ノアのGHCヘビー級王者・Yoshiki Inamura(稲村愛輝=33)が、V5戦(8日、横浜武道館)で拳王(41)を迎え撃つ。大一番を前に1日の後楽園大会では張り手で大の字にさせられた上、痛烈な問いを投げかけられる一幕もあったが、言われっ放しで済ませるわけにはいかない。王者は反論をぶちまけた。

 この日、稲村はセミの6人タッグ戦で拳王と激突した。直接敗れはしなかったものの、終盤に張り手を受けてヒザから崩れ落ちて戦闘不能状態に。その間に味方のキーロン・レイシーを拳王にP.F.S(ダイビングフットスタンプ)で仕留められ、最後の前哨戦で白星を譲った。

 前哨戦を通じての拳王の印象を問われた稲村は「ここでようやく〝刀〟を抜いてきた感じです。今日も張り手でフラッシュダウンしてしまい、気付いたらリング下にいたので」と打撃力を痛感。それでも「ベースが日本拳法である彼の打撃のキレが落ちてないことに、生意気ながらちょっとうれしさを感じました」と不敵な笑みを浮かべた。

拳王(左)の打撃を食らいまくった稲村愛輝
拳王(左)の打撃を食らいまくった稲村愛輝

 その理由を「最近、YouTubeにトゥーホット…お熱すぎるんじゃないかなと思ってたんで」と告白。前哨戦で拳王の打撃に本来のキレを取り戻させたと自負し「彼はプロレスラーであってYouTuberではない。そして拳法家でもあります。タイトルマッチでは、その打撃を全部受けた上でミスター拳王を壊す気持ちでファイトしたい」と拳を握った。

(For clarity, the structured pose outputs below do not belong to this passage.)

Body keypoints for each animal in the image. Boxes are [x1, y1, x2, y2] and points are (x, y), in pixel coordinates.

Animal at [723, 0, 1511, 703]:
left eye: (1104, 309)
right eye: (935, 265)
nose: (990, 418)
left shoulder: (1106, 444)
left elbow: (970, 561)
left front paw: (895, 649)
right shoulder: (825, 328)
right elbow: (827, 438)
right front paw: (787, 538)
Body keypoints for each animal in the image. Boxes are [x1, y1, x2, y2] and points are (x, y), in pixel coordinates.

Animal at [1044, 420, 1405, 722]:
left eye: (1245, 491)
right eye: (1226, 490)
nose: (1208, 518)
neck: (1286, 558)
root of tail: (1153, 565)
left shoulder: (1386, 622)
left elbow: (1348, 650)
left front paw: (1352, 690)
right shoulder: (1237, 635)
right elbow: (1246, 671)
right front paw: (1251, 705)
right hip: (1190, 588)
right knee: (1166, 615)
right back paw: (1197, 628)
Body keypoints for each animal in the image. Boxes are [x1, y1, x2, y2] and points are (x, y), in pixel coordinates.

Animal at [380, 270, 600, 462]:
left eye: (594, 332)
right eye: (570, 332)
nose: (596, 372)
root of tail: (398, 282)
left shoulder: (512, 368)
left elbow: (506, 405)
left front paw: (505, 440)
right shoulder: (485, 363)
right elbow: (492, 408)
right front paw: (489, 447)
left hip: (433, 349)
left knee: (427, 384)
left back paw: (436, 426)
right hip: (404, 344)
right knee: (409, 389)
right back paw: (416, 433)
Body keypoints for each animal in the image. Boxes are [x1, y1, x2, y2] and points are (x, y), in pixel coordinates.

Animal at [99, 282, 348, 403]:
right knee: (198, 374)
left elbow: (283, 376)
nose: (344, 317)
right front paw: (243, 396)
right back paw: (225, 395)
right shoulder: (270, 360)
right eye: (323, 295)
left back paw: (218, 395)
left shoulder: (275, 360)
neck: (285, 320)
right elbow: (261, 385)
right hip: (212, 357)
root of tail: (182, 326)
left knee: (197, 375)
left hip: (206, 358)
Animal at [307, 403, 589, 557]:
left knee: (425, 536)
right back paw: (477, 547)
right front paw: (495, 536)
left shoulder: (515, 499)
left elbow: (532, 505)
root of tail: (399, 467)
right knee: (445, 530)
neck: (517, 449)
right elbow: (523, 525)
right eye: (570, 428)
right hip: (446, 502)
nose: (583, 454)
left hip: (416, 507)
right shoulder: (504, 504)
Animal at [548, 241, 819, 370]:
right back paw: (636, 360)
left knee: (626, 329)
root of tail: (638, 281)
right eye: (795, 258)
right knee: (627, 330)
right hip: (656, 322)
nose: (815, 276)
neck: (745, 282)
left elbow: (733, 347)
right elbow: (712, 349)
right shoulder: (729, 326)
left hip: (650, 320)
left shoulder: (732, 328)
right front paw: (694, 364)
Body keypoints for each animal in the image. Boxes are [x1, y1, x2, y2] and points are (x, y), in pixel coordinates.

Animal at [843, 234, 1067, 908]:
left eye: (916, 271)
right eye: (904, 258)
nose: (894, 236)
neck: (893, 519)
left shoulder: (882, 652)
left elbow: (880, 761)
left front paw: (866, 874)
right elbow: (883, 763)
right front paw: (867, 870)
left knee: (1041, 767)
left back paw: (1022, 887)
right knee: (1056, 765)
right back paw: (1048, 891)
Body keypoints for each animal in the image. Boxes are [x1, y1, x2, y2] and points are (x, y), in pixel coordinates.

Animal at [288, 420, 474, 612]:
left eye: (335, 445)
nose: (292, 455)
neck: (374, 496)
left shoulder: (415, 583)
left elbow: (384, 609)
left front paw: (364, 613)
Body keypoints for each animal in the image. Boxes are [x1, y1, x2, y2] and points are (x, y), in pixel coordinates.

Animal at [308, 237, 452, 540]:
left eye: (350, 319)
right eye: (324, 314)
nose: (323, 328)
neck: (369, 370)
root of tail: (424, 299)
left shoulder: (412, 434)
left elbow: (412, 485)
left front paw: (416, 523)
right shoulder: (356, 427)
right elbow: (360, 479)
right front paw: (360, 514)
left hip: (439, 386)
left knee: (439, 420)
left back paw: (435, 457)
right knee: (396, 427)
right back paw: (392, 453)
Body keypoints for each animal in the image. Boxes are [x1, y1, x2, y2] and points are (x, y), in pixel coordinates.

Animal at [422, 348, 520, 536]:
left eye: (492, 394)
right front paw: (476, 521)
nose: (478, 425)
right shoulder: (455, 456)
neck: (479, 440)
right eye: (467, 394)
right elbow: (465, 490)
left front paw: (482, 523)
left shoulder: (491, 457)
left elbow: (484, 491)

 その拳王からは試合後、英語交じりのトークなどを「ヘラヘラ握手を求めてきて、闘争心があるのか?」とやゆされた。もちろん、これには猛反論。あきれたように両手を広げ「ラウドなボイス(大声)を出すだけが闘争心を表すすべじゃないと思うんですよ。ミー的にはリラックスして自分の全てをさらけ出しているので。ほえるだけがマイクじゃないですよ」と挑戦者にくぎを刺した。

 さらには団体最高峰のベルトを持つ自身ではなく内藤哲也に注目が集まっていることに「歯がゆくないのか?」とも問いかけられたが、これには「向こうの方がたくさんのオーディエンス(観客)を呼んでるって事実はありますから。そこは認めるし、悔しさと歯がゆさはあります」とうなずく。その上で「でも、ミスター内藤とファイトしたら、勝つ自信しかないので。プロレスで実力を見せつけてぶっ倒してミーがそういう選手にならなきゃいけないと常々思っています」と必勝宣言だ。

 方舟を明るい未来へと導くためにも、キャプテン稲村は前しか見ていない。